(This story first appeared on Tastebook, where I'm doing an occasional cooking column. Check 'em out.)
A grapefruit is not an orange. Though sometimes it has to suffice.
That is so often the way of cooking at home. A craving creeps in and unless you’re willing to venture to the store, you make do with what you have.
A few weeks ago, I wanted cake. I didn’t want a labor-intensive project with countless steps and innumerable dirtied pans. I needed a cake that was streamlined. One that was as appropriate for dessert as it was for breakfast or an afternoon jolt.
I’m intrigued by cakes that rely more on nuts than flour. They have heft and body in a way that airier cakes do not. I also like citrus—and lots of it—in my desserts. Being high citrus season in New Orleans, there were grapefruits everywhere in my kitchen, rolling out of their bowl onto the butcher block and thudding to the floor.
I’ve always been curious about a recipe for almond-orange cake in Claudia Roden’s faultless A Book of Middle Eastern Food. Today would be the day, even though I had grapefruits not oranges. One citrus could supplant another. Right? Right.
Roden’s is an uncommon recipe for anyone used to flour-centric desserts. It’s a Sephardic dish, influenced by Spanish and Portuguese cuisines, and there’s no flour in the cake’s base. The only flour is employed to coat the pan before baking. If you were serving the cake for Passover or for gluten-free guests you could simply substitute pure cornstarch for the flour. I may not be a Jew but I know a good cake when I see one.
This cake is rare in another way: The entire fruit is cooked into the cake. You boil the citrus whole until the rind turns almost translucent, its opaque denseness softening and the fruit’s flesh imploding. You let the fruit cool, then rip it open and sift through the melting bits to remove the seeds. You then puree the cooked fruit and mix it with eggs, flour and sugar. Then bake. Then cool. Then eat. Over and over for the next few days, as this cake stays moist far longer than most.
Fair warning: There’s a bitter edge to this dessert. Grapefruit is irrefutably sharp, especially its skin. I like that unease here. It keeps the sweetness at bay and complements the almonds’ richness. Plus, offering a sizable whomp of sweetened whipped cream helps tame the roughness.

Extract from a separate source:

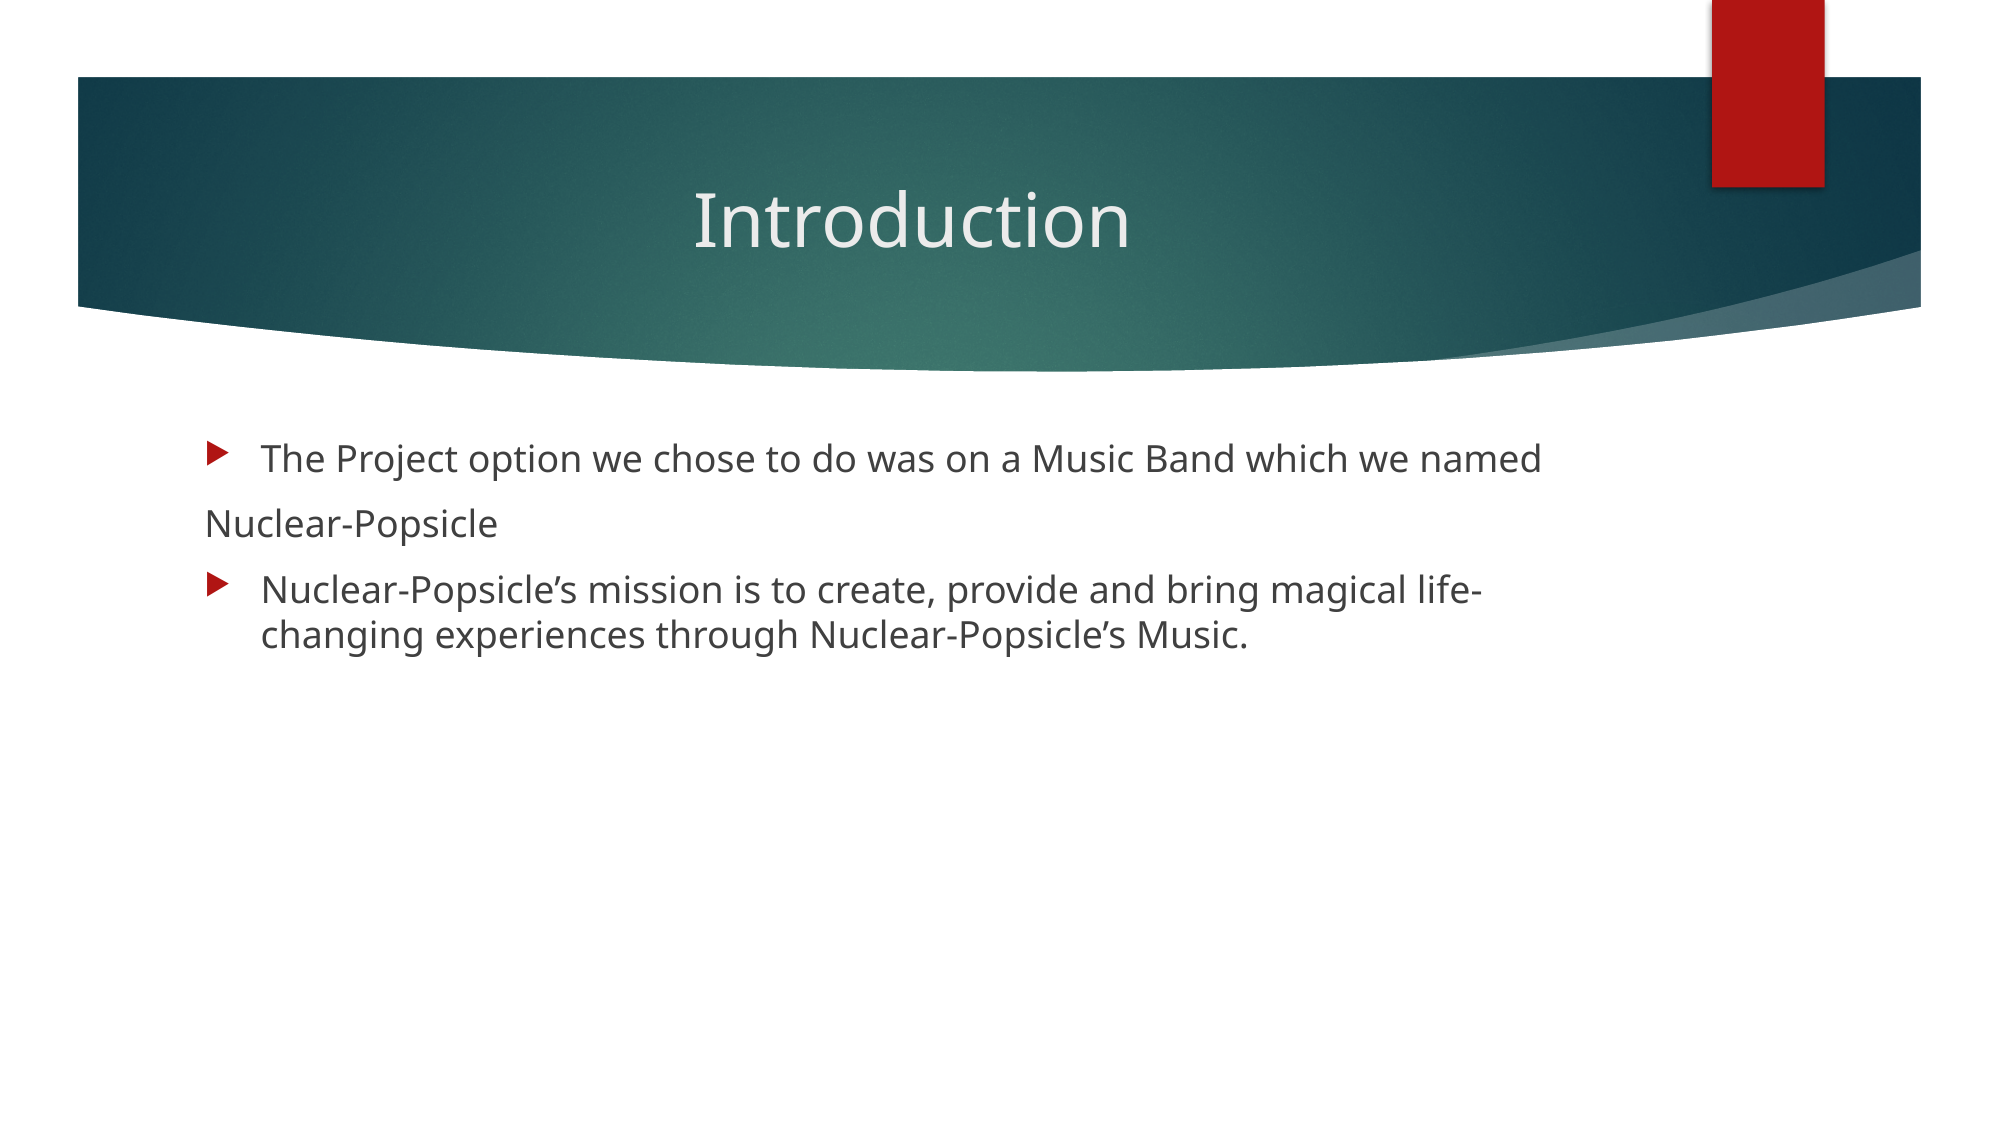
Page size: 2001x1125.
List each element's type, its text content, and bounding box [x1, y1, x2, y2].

My boyfriend hated the cake. If you want to play it safe, make the cake with oranges.
It’s your cake. Make it as you like it.
This ain't Pac-Man. But the cake sure has bite.
Grapefruit-Almond Cake
Adapted from Claudia Roden’s A Book of Middle Eastern Food
- 2 grapefruits
- 6 eggs
- 1½ cups ground almonds (you want them on the verge of fine)
- 1½ cups granulated sugar (use only a cup if using oranges instead of grapefruits)
- 1 teaspoon baking powder
- Butter
- Flour (or matzo meal or cornstarch)
Wash the grapefruits, then bring them to a boil in a pot big enough to keep the fruits submerged in water. Simmer until the skin is shiny and almost see-through, turning the fruit every 3o minutes or so. It will take about two hours total.
Drain and let the cooked fruit cool for at least 3o minutes. They are hotter inside than you might anticipate.
Preheat the oven to 400° Rub the inside and sides of a cake pan with butter, then coat the buttered pan with flour. (Ideally, use a cake pan with a removable base.)
Dig through the flesh and remove the seeds. Puree both the flesh and rind with a blender or immersion blender. Or push the flesh and rind through a strainer if you don’t have that kind of machinery.
Beat the eggs together in a large bowl. Add the almonds, sugar, baking powder and pureed fruit and mix well. Bake until the middle of the cake is almost set and no longer wet, about an hour.
Let cool and serve with sweetened whipped cream. Or yogurt. Something rich and sweet. The cake keeps in the fridge for at least three days.